South Korea wasn’t reclassified as a developed market by benchmark manager MSCI (NYSE: MSCI) in a recent review as some investors had expected. An exchange traded fund that invests in the country is holding slim gains for 2011.
South Korea’s government reported weaker numbers for the first quarter. The slower-than-expected growth could continue and dampen the performance of the economy and the ETF — iShares MSCI South Korea (NYSEArca: EWY) is up about 2% for this year.
The South Korean economy expanded a downwardly-revised 1.3% in the first quarter from the fourth quarter of 2010, reports In-Soo Nam for The Wall Street Journal.
The Bank of Korea believes that growth in the first quarter was hampered by a drop in domestic demand and slower facility investments. The BOK calculates that second quarter growth will tack on 1% over the first quarter and expects the economy to expand 4.5% for 2011.
Analysts project that the economy will gain 0.8% to 1% in the second quarter over the first quarter as inflation levels remain higher due to commodities prices. Oh Ryan, analyst at Samsung Securities, attributes the slowdown to “weaker momentum in Korea’s industrial production, consumption and investments.”

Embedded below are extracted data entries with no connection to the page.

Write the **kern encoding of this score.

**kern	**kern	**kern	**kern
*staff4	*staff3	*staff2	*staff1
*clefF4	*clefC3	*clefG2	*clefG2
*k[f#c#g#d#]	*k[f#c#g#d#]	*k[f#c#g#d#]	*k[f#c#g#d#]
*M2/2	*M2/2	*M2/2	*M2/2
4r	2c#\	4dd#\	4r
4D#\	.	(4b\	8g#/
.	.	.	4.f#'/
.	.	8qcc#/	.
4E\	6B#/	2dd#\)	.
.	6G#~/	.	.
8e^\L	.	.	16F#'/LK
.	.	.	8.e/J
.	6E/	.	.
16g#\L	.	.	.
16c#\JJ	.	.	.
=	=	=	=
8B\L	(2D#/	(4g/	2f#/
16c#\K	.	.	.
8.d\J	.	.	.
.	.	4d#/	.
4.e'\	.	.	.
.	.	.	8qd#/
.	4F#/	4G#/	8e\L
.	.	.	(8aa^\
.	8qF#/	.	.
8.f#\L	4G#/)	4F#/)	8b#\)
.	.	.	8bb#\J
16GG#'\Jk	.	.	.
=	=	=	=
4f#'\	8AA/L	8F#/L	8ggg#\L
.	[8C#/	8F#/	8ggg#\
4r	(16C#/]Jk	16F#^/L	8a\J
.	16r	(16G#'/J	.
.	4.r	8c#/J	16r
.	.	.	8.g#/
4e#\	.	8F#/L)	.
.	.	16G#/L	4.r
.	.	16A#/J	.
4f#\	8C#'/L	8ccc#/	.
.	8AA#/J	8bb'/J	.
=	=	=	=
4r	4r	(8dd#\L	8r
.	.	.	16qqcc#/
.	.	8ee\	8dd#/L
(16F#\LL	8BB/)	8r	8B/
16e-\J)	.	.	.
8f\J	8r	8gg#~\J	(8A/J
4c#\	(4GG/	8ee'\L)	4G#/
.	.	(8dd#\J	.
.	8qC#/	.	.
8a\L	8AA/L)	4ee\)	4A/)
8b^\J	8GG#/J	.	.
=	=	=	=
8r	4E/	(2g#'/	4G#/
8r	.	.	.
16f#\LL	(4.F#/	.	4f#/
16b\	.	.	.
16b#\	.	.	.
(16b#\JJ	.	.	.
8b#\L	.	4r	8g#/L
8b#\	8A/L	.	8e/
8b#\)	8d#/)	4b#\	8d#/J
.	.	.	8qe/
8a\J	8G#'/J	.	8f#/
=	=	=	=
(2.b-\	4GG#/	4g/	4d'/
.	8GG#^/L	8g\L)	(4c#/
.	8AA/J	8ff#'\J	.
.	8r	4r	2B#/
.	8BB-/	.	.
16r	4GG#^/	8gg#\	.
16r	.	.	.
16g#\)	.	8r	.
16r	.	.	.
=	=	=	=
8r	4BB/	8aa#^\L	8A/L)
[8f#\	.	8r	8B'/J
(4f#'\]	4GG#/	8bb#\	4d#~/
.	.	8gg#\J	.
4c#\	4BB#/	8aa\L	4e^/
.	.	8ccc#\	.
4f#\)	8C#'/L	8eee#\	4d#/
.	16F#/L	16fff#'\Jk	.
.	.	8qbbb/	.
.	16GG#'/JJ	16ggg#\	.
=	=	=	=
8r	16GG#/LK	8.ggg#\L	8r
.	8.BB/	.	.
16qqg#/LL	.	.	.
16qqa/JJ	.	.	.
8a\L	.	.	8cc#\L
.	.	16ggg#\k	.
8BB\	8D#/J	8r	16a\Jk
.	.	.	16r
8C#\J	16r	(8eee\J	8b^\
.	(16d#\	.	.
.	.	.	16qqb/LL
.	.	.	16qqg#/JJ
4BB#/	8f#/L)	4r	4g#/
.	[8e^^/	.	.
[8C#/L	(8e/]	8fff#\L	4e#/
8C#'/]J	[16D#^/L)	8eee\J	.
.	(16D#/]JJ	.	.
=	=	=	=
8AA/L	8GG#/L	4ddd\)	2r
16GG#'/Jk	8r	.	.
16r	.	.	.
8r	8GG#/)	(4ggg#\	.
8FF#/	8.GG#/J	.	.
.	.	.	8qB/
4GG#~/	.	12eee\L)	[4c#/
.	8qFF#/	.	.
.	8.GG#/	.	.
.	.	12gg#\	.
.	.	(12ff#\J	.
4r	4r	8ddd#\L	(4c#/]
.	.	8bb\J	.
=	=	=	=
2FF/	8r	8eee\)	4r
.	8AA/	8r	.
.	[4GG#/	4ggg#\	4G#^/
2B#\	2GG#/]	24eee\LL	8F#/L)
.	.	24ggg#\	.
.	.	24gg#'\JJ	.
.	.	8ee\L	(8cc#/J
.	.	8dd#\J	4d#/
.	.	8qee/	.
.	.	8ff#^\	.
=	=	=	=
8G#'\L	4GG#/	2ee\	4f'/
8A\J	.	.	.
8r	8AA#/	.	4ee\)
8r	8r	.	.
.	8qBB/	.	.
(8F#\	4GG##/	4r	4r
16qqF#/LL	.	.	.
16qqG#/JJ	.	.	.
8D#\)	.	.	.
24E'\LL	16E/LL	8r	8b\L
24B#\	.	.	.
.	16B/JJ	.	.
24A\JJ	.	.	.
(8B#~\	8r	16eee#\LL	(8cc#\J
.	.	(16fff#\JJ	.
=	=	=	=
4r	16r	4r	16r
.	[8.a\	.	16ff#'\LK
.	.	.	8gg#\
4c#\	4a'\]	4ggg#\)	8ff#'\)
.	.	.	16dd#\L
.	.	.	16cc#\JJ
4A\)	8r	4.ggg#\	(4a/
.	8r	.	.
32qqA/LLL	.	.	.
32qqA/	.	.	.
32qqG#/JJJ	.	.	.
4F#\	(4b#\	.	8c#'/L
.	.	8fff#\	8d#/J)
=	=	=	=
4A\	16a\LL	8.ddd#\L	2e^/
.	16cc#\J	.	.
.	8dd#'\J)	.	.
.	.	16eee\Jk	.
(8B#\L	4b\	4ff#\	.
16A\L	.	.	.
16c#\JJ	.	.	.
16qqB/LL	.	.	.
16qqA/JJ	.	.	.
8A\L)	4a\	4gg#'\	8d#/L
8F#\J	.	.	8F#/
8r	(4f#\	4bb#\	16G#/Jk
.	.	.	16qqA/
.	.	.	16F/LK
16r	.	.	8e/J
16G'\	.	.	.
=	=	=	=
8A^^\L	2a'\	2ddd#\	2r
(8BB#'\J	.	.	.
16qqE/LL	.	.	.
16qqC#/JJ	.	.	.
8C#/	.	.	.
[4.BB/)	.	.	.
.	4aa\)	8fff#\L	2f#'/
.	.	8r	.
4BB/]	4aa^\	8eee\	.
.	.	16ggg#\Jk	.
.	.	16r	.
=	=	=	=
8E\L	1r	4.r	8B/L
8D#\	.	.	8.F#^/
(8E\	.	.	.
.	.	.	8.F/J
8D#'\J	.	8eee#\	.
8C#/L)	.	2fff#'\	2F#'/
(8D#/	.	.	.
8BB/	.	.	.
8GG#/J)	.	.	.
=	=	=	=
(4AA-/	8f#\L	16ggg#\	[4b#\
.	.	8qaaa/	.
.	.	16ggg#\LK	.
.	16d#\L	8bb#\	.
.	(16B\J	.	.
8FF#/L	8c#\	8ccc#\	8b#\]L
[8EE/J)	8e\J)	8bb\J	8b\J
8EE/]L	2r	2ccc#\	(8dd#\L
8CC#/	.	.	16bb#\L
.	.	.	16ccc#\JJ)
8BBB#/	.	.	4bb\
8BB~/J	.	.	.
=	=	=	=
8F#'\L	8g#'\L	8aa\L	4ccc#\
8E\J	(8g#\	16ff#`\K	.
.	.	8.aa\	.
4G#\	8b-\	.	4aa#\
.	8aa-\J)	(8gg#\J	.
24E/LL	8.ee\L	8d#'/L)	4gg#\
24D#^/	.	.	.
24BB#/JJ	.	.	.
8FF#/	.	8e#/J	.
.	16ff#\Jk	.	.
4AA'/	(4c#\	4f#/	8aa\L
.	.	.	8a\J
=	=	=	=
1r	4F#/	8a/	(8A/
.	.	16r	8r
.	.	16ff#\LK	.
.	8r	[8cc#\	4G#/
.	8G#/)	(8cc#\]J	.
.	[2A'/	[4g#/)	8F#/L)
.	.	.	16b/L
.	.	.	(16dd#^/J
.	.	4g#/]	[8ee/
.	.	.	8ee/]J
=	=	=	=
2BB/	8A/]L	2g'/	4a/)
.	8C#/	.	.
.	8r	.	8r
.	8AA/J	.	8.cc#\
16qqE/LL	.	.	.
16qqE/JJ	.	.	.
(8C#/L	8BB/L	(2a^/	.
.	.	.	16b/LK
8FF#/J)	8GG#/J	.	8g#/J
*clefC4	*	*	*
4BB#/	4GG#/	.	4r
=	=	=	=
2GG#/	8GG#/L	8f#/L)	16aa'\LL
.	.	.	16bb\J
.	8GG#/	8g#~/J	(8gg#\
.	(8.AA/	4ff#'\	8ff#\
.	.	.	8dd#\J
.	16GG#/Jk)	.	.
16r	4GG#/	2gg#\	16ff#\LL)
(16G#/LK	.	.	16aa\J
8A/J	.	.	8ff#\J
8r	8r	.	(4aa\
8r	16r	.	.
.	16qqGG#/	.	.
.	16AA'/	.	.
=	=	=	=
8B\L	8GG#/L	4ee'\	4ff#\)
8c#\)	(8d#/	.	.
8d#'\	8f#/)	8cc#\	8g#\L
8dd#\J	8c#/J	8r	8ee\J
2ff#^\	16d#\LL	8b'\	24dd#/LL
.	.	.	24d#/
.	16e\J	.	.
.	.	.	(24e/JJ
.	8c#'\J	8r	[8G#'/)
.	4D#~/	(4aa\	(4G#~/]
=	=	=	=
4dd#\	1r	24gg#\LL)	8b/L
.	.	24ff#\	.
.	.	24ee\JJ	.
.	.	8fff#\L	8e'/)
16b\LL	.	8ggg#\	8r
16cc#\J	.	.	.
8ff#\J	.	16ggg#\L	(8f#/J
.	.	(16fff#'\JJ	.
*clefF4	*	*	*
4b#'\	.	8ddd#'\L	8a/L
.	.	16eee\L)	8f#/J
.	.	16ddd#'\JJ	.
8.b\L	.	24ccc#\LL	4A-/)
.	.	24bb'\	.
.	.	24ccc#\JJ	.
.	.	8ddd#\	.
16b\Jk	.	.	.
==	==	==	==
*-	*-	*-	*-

“Indicators such as production, consumption and investment are somewhat slowing,” said the finance ministry on Thursday, according to Yonhap News. “We will strengthen our response to risk factors for our economy, while at the same time improving the nation’s economic fundamentals and solidifying its growth base through such efforts as boosting domestic demand,” the ministry added. [Emerging Market ETFs Could Be On Course For A Turnaround.]
During May, core inflation hit a two-year high of 3.5% year-over-year. The Central Bank has kept rates at 3%, and market observers believe rates will remain unchanged for the short-term.